Dalam sejarah umat manusia, sungai punya makna penting untuk peradaban. Bagi masyarakat adat, sungai atau air itu juga lokus yang suci dan mensucikan. Oleh karena itu, bayi yang sudah berumur 30 hari itu biasanya akan dibawa ke sungai untuk turun mandi. Air akan membersihkan kotoran-kotoran yang dibawa saat ia dilahirkan.

Sungai adalah anugerah bagi daerah yang dilaluinya.

Demikian pula Jakarta tempo dulu. Denyut kehidupan kota ini dimulai lima ribu tahun lalu di Sungai Ciliwung yang bersentuhan langsung dengan Laut Jakarta di Utara.

Jakarta, kota megapolitan dengan luas 661,5 kilometer², memiliki 13 aliran sungai utama jika dilihat dari peta tata air 2012.

Memahami peran penting sungai, karakteristiknya, fungsinya dalam mengatur jumlah air di permukaan bumi, lekuk-lekuknya, adalah kunci bagi hidup bahagia warga. Apalagi Jakarta berada di dataran rendah.

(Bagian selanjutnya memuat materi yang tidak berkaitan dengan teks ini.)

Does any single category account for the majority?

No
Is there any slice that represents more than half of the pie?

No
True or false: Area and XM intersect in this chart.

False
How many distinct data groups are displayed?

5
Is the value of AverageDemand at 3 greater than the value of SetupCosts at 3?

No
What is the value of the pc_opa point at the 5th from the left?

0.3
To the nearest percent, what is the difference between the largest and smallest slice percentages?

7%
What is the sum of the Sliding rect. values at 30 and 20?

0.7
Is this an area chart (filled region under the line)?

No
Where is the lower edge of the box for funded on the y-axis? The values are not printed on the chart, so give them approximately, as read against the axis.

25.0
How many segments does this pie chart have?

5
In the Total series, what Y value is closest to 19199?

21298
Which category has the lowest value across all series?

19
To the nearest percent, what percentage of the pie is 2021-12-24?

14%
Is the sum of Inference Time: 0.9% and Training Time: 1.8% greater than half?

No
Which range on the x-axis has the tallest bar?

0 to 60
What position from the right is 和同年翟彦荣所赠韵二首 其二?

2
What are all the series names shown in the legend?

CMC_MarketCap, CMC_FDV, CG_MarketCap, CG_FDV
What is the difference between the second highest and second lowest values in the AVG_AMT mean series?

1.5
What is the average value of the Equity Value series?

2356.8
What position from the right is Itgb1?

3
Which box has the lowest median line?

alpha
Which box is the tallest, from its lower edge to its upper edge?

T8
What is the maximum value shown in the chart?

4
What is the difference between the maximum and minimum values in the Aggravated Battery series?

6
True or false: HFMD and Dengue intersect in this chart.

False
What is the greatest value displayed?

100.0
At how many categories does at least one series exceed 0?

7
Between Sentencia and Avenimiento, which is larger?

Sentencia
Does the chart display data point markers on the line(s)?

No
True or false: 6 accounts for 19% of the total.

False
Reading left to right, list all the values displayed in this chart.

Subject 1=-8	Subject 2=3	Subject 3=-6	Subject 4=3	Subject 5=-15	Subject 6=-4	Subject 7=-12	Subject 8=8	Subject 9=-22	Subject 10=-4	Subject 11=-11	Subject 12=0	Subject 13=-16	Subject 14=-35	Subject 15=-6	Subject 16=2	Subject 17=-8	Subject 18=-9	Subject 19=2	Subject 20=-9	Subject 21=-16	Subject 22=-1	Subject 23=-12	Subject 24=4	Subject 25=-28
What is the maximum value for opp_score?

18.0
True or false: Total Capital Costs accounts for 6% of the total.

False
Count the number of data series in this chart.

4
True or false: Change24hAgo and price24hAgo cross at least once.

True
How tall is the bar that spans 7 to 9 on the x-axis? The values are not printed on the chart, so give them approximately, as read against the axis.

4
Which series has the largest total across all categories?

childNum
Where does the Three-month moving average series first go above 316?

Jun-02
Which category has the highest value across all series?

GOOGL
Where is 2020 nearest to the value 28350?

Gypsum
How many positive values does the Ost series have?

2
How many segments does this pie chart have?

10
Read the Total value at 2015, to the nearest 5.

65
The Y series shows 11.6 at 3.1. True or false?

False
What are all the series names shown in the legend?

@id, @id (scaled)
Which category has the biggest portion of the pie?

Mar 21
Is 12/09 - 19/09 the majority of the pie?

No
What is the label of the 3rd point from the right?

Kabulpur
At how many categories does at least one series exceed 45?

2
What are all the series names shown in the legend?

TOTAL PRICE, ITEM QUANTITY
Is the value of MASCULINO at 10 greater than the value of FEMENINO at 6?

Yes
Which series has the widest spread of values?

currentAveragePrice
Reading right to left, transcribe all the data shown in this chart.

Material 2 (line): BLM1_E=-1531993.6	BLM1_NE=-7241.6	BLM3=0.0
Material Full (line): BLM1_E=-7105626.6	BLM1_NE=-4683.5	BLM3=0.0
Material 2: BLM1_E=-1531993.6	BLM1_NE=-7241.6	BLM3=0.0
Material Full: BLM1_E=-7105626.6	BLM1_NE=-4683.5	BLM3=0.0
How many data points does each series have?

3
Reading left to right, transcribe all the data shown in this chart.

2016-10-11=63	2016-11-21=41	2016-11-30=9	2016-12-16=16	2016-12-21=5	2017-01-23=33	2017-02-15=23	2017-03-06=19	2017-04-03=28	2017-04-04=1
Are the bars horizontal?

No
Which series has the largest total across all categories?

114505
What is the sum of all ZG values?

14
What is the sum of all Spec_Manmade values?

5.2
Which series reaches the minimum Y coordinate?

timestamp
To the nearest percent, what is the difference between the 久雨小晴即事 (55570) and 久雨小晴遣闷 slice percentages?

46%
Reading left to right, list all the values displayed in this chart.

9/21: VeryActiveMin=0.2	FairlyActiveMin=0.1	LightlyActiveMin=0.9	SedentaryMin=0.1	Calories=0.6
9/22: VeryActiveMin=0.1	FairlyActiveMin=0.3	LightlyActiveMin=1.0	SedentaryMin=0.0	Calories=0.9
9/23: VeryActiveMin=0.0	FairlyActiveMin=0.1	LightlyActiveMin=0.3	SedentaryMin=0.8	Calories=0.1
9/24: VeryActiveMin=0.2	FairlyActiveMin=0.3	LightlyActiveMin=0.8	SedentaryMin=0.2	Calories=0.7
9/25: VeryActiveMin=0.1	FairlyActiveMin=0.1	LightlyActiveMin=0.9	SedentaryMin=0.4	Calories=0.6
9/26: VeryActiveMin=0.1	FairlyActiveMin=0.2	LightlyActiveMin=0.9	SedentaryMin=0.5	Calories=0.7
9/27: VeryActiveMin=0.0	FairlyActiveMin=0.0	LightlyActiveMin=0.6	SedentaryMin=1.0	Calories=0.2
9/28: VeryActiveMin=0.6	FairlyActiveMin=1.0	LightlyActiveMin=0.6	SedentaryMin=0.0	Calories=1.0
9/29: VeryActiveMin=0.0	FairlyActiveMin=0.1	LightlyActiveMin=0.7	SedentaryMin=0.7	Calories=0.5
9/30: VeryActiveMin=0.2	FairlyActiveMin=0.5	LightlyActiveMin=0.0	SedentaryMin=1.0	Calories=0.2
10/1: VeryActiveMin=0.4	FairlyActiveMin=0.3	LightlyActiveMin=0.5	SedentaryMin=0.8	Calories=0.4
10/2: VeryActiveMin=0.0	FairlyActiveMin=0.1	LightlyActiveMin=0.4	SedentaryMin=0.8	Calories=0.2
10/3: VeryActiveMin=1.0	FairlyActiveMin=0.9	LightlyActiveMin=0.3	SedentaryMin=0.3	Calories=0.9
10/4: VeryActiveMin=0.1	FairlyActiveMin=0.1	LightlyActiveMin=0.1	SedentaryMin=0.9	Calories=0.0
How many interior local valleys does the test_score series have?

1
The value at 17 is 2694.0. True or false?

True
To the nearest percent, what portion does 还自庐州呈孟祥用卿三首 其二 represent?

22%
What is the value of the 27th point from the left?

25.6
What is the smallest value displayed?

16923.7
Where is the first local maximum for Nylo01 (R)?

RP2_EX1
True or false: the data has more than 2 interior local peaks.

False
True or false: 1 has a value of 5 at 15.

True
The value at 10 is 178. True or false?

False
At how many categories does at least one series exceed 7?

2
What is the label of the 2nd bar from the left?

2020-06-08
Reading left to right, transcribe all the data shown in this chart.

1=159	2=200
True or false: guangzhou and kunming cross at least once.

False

Semua aliran air dari Bogor yang meluncur ke Ibu Kota akan melalui 13 'naga' dan bermuara di Teluk Jakarta.

Ratusan tahun Jakarta berdiri, Ciliwung dan 12 buah anak sungai di Jakarta kini berubah fungsi menjadi got (selokan) besar. Menjelma jadi lokasi pembuangan limbah industri hingga kotoran rumah tangga, meski kehidupan tetap berjalan di sekitar bantarannya; permukiman liar, tambatan mata pencarian warga, hingga tempat bermain bagi anak-anak.

Tak ayal aliran sungai yang semula anugerah alam kini jadi sumber bencana tahunan. Luapan banjir juga tak jarang memakan korban jiwa dan kerugian materil. Apalagi naiknya permukaan air laut akibat perubahan iklim dan penurunan tanah, menambah daftar “komorbid” yang kini diramalkan menyebabkan Jakarta tenggelam pada 2050.

Pemerintah pusat dan provinsi bukannya berdiam diri. Namun, semua rencana yang sudah dirancang sejak 1973 seolah hanya berakhir di atas kertas, tanpa perubahan signifikan.

Ciliwung dan 12 sungai lainnya kini seolah berada di ujung sekaratnya. Siap membawa murka bencana ketika waktunya tiba.